PROVIDED DATA –
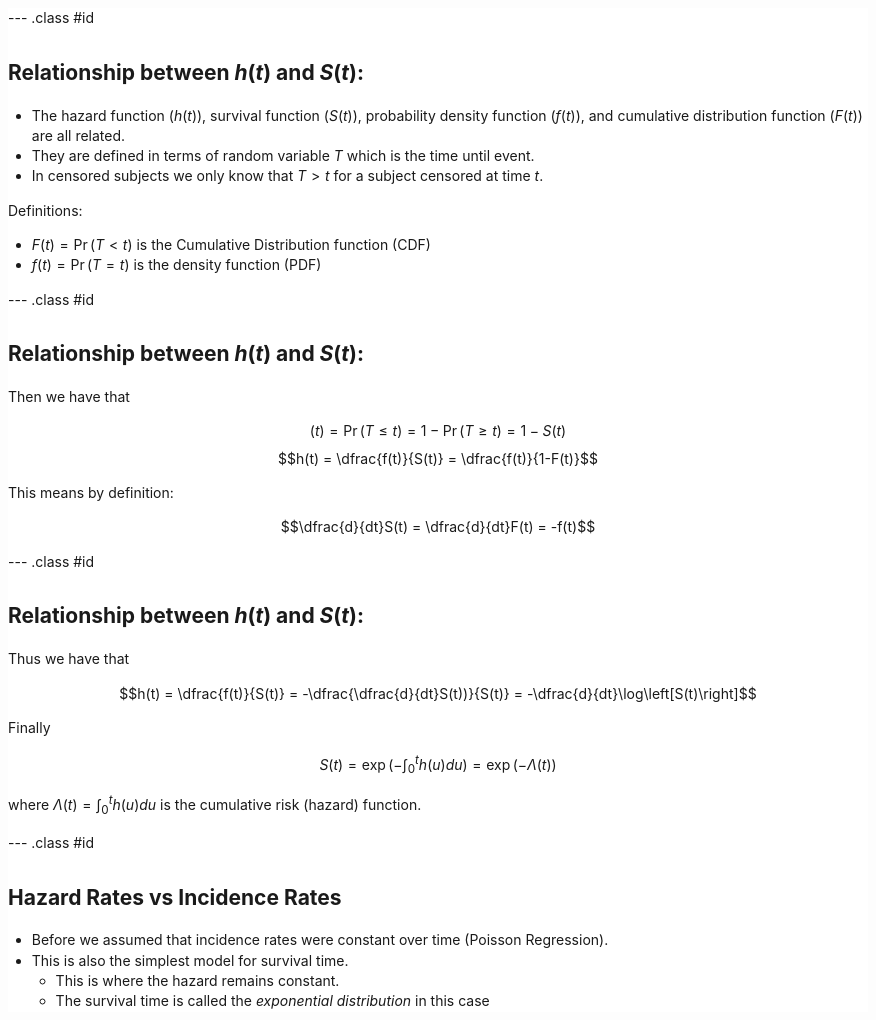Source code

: 
--- .class #id



## Relationship between $h(t)$ and $S(t)$:

- The hazard function $(h(t))$, survival function $(S(t))$, probability density function $(f(t))$, and cumulative distribution function $(F(t))$ are all related.
- They are defined in terms of random variable $T$ which is the time until event. 
- In censored subjects we only know that $T>t$ for a subject censored at time $t$. 

Definitions:
- $F(t) = \Pr(T< t)$ is the Cumulative Distribution function (CDF)
- $f(t) = \Pr(T=t)$ is the density function (PDF)

--- .class #id

## Relationship between $h(t)$ and $S(t)$:


Then we have that

$$(t) = \Pr(T\le t) = 1-\Pr(T\ge t) = 1-S(t)$$
$$h(t) = \dfrac{f(t)}{S(t)} = \dfrac{f(t)}{1-F(t)}$$

This means by definition:

$$\dfrac{d}{dt}S(t) = \dfrac{d}{dt}F(t) = -f(t)$$



--- .class #id

## Relationship between $h(t)$ and $S(t)$:

Thus we have that 

$$h(t) = \dfrac{f(t)}{S(t)} = -\dfrac{\dfrac{d}{dt}S(t))}{S(t)} = -\dfrac{d}{dt}\log\left[S(t)\right]$$






Finally

$$S(t) = \exp\left(-\int_0^t h(u)du\right) = \exp\left(-\Lambda(t)\right)$$

where $\Lambda(t) = \int_0^th(u)du$ is the cumulative risk (hazard) function. 


--- .class #id

## Hazard Rates vs Incidence Rates

- Before we assumed that incidence rates were constant over time (Poisson Regression). 
- This is also the simplest model for survival time.
    + This is where the hazard remains constant. 
    + The survival time is called the *exponential distribution* in this case
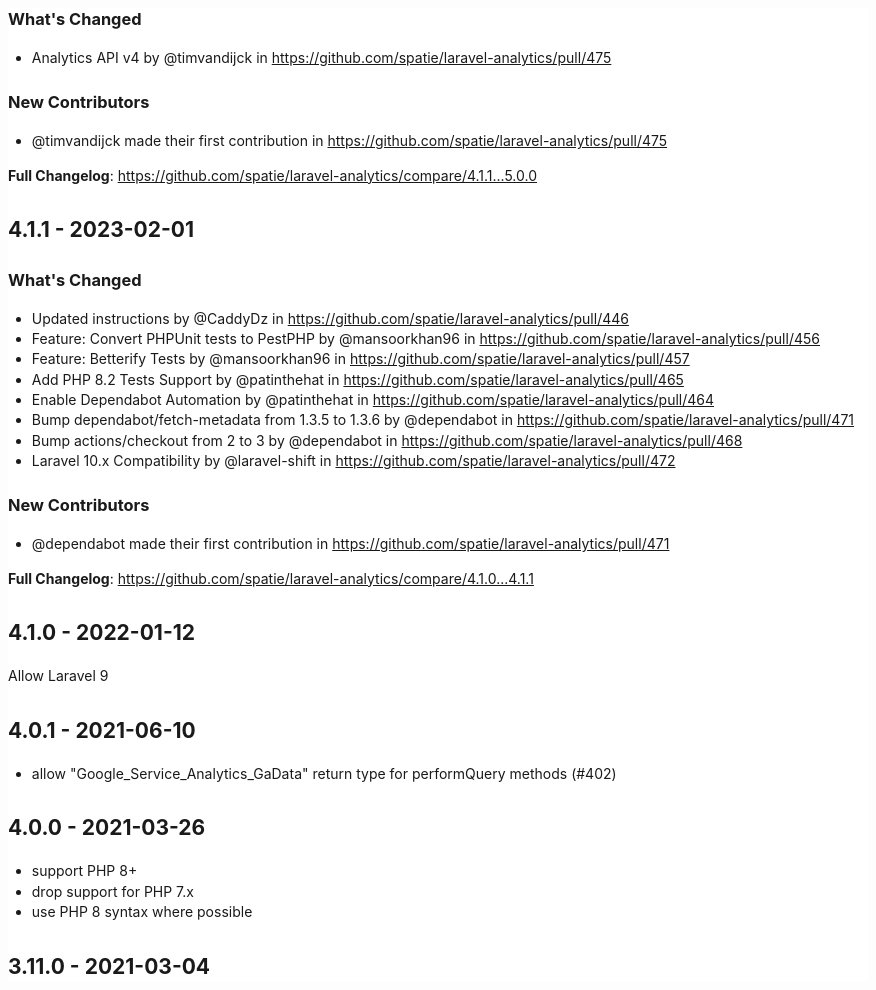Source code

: ### What's Changed

- Analytics API v4 by @timvandijck in https://github.com/spatie/laravel-analytics/pull/475

### New Contributors

- @timvandijck made their first contribution in https://github.com/spatie/laravel-analytics/pull/475

**Full Changelog**: https://github.com/spatie/laravel-analytics/compare/4.1.1...5.0.0

## 4.1.1 - 2023-02-01

### What's Changed

- Updated instructions by @CaddyDz in https://github.com/spatie/laravel-analytics/pull/446
- Feature: Convert PHPUnit tests to PestPHP by @mansoorkhan96 in https://github.com/spatie/laravel-analytics/pull/456
- Feature: Betterify Tests by @mansoorkhan96 in https://github.com/spatie/laravel-analytics/pull/457
- Add PHP 8.2 Tests Support by @patinthehat in https://github.com/spatie/laravel-analytics/pull/465
- Enable Dependabot Automation by @patinthehat in https://github.com/spatie/laravel-analytics/pull/464
- Bump dependabot/fetch-metadata from 1.3.5 to 1.3.6 by @dependabot in https://github.com/spatie/laravel-analytics/pull/471
- Bump actions/checkout from 2 to 3 by @dependabot in https://github.com/spatie/laravel-analytics/pull/468
- Laravel 10.x Compatibility by @laravel-shift in https://github.com/spatie/laravel-analytics/pull/472

### New Contributors

- @dependabot made their first contribution in https://github.com/spatie/laravel-analytics/pull/471

**Full Changelog**: https://github.com/spatie/laravel-analytics/compare/4.1.0...4.1.1

## 4.1.0 - 2022-01-12

Allow Laravel 9

## 4.0.1 - 2021-06-10

- allow "Google_Service_Analytics_GaData" return type for performQuery methods (#402)

## 4.0.0 - 2021-03-26

- support PHP 8+
- drop support for PHP 7.x
- use PHP 8 syntax where possible

## 3.11.0 - 2021-03-04
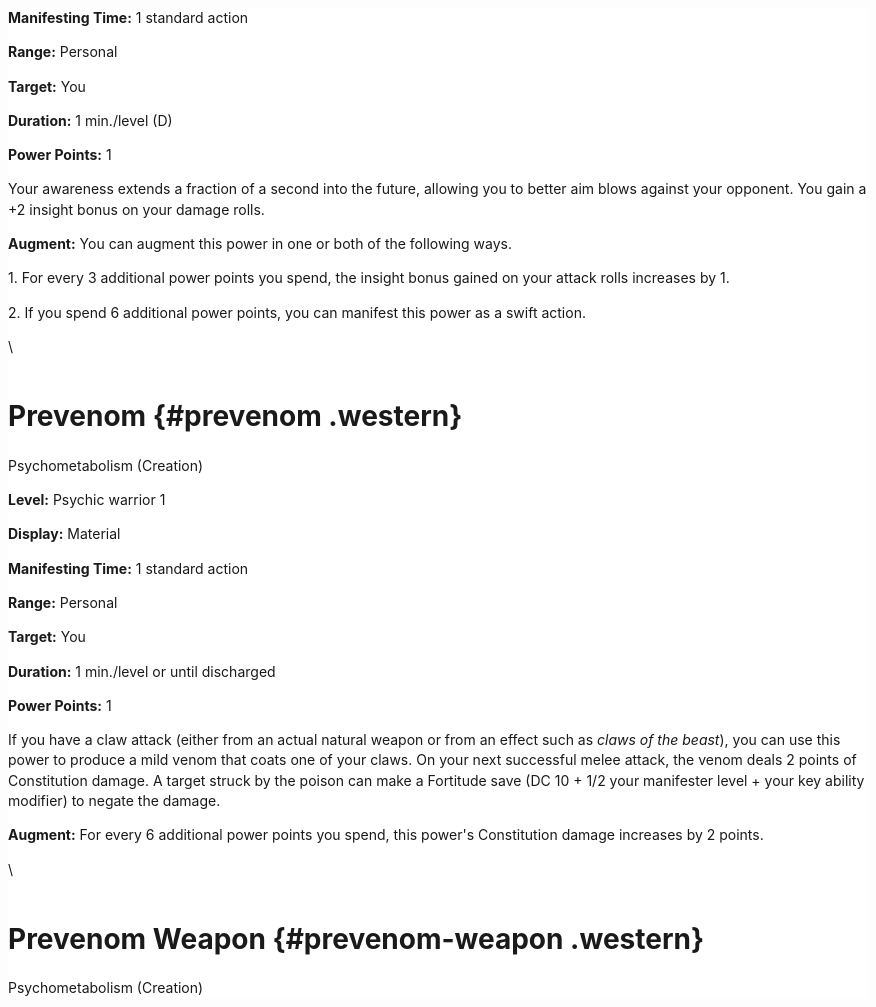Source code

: **Manifesting Time:** 1 standard action

**Range:** Personal

**Target:** You

**Duration:** 1 min./level (D)

**Power Points:** 1

Your awareness extends a fraction of a second into the future, allowing
you to better aim blows against your opponent. You gain a +2 insight
bonus on your damage rolls.

**Augment:** You can augment this power in one or both of the following
ways.

1\. For every 3 additional power points you spend, the insight bonus
gained on your attack rolls increases by 1.

2\. If you spend 6 additional power points, you can manifest this power
as a swift action.

\

Prevenom {#prevenom .western}
========

Psychometabolism (Creation)

**Level:** Psychic warrior 1

**Display:** Material

**Manifesting Time:** 1 standard action

**Range:** Personal

**Target:** You

**Duration:** 1 min./level or until discharged

**Power Points:** 1

If you have a claw attack (either from an actual natural weapon or from
an effect such as *claws of the beast*), you can use this power to
produce a mild venom that coats one of your claws. On your next
successful melee attack, the venom deals 2 points of Constitution
damage. A target struck by the poison can make a Fortitude save (DC 10 +
1/2 your manifester level + your key ability modifier) to negate the
damage.

**Augment:** For every 6 additional power points you spend, this power's
Constitution damage increases by 2 points.

\

Prevenom Weapon {#prevenom-weapon .western}
===============

Psychometabolism (Creation)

EXERCISE DESCRIPTION – Using the listing above, report each line that mentions the word "timvandijck".

RESULT OF THIS TASK –
- Analytics API v4 by @timvandijck in https://github.com/spatie/laravel-analytics/pull/475
- @timvandijck made their first contribution in https://github.com/spatie/laravel-analytics/pull/475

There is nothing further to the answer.